Here are definitions that go with this problem (assuming $R$ is well-founded and set-like on $A$). For $b \in A$:
rank$_{A, R}(b) = \sup \{\mbox{rank}(a) + 1 : a \in A \wedge aRb\}$,
mos$_{A, R}(b) = \{\mbox{mos}(a) : a \in \downarrow\!\! b\}$,
$\downarrow\!\! b = \{c \in A : cRb\}$.
I'm guessing this will be down with some sort of induction since we want to show it holds for all $a \in A$, but I'm not sure how I would go about showing this.
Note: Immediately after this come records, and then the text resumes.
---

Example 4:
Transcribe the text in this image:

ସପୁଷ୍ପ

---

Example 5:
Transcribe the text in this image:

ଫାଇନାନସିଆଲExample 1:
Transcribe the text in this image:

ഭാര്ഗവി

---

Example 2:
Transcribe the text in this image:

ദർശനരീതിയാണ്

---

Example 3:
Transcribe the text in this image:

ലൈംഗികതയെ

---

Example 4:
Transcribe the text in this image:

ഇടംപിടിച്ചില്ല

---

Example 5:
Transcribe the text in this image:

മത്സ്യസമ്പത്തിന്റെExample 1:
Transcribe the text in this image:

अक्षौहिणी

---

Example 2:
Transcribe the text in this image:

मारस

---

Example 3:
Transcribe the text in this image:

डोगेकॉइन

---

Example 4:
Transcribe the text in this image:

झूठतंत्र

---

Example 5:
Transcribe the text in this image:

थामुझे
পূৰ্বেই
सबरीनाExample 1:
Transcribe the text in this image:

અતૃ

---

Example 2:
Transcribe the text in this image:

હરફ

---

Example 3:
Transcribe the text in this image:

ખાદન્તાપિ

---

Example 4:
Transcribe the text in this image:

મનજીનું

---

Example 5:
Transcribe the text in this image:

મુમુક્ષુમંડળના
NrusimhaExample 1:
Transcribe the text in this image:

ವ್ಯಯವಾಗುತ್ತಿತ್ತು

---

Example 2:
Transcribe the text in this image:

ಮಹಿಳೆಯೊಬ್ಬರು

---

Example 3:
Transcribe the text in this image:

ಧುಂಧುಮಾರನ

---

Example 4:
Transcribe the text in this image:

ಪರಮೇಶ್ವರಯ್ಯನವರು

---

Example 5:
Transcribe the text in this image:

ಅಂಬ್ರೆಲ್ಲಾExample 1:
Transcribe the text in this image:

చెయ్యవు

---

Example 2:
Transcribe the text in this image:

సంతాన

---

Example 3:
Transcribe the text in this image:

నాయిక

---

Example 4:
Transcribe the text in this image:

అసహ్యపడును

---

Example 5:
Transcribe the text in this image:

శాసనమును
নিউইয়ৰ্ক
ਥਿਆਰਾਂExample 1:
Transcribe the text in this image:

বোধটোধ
If induction is used, then I guess our base case would follow from picking an $R$-minimal element. Then, the rank and collapse of that element would both be $0$.
I would appreciate any help with this one. Thanks in advance!
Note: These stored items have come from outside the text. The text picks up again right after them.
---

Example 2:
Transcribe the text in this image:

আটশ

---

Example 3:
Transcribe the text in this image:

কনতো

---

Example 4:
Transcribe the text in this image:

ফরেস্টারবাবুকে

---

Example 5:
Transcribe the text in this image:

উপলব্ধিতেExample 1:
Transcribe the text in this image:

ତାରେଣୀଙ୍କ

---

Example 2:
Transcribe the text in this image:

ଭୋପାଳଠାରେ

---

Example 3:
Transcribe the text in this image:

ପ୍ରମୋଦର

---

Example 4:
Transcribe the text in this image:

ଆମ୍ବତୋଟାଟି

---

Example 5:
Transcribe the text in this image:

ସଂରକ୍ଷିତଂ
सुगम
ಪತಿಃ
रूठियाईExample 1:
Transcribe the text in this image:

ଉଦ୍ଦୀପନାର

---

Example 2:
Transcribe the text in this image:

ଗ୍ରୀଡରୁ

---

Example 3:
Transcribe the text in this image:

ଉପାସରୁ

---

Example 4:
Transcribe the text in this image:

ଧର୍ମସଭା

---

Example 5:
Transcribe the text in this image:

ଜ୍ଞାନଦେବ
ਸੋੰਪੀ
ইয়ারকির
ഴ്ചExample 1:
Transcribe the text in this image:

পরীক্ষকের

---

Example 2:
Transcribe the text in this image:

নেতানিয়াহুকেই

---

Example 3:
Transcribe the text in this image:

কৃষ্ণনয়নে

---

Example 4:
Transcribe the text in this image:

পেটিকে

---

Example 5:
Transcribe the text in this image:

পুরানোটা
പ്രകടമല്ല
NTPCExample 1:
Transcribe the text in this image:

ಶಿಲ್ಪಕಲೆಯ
 A: Since $A$ and $R$ are fixed, I’ll drop the subscripts on $\mbox{mos}$. 
Suppose that $x\in A$ and $z\in y\in\mbox{mos}(x)$. Then $y=\mbox{mos}(u)$ for some $u\in\downarrow\!\!x$, so $z\in\mbox{mos}(u)$, and $z=\mbox{mos}(v)$ for some $v\in\downarrow\!\!u$. $R$ is transitive, so $v\in\downarrow\!\!x$, and therefore $z\in\mbox{mos}(x)$. Thus, $\mbox{mos}(x)$ is transitive. Now suppose that $\mbox{mos}(y)\in\mathbf{ON}$ for each $y\in\downarrow\!\!x$. Then $\mbox{mos}(x)$ is a transitive set of ordinals, so $x\in\mathbf{ON}$, and by induction $\mbox{mos}(x)\in\mathbf{ON}$ for all $x\in A$. This implies that if $\alpha$ is an ordinal less than $\mbox{mos}(x)$, there is a $y\in\downarrow\!\!x$ such that $\mbox{mos}(y)=\alpha$, so $\mbox{mos}(x)=\{\alpha\in\mathbf{ON}:\alpha<\mbox{mos}(x)\}$.
Can you finish it from there? Assume the result for all $y\in\downarrow\!\!x$ and calculate $\mbox{rank}_{A,R}(x)$ to show that it’s $\mbox{mos}(x)$. I’ve written out the calculation in the spoiler-protected box below in case you get completely stuck.

 $$\mbox{rank}_{A,R}(x)\\=\sup\{\mbox{rank}_{A,R}(y)+1:y\in\downarrow\!\!x\}\\=\sup\{\mbox{mos}(y)+1:y\in\downarrow\!\!x\}\\=\sup\{\alpha+1:\alpha\in\mathbf{ON}\land\alpha<\mbox{mos}(x)\}\\=\mbox{mos}(x)$$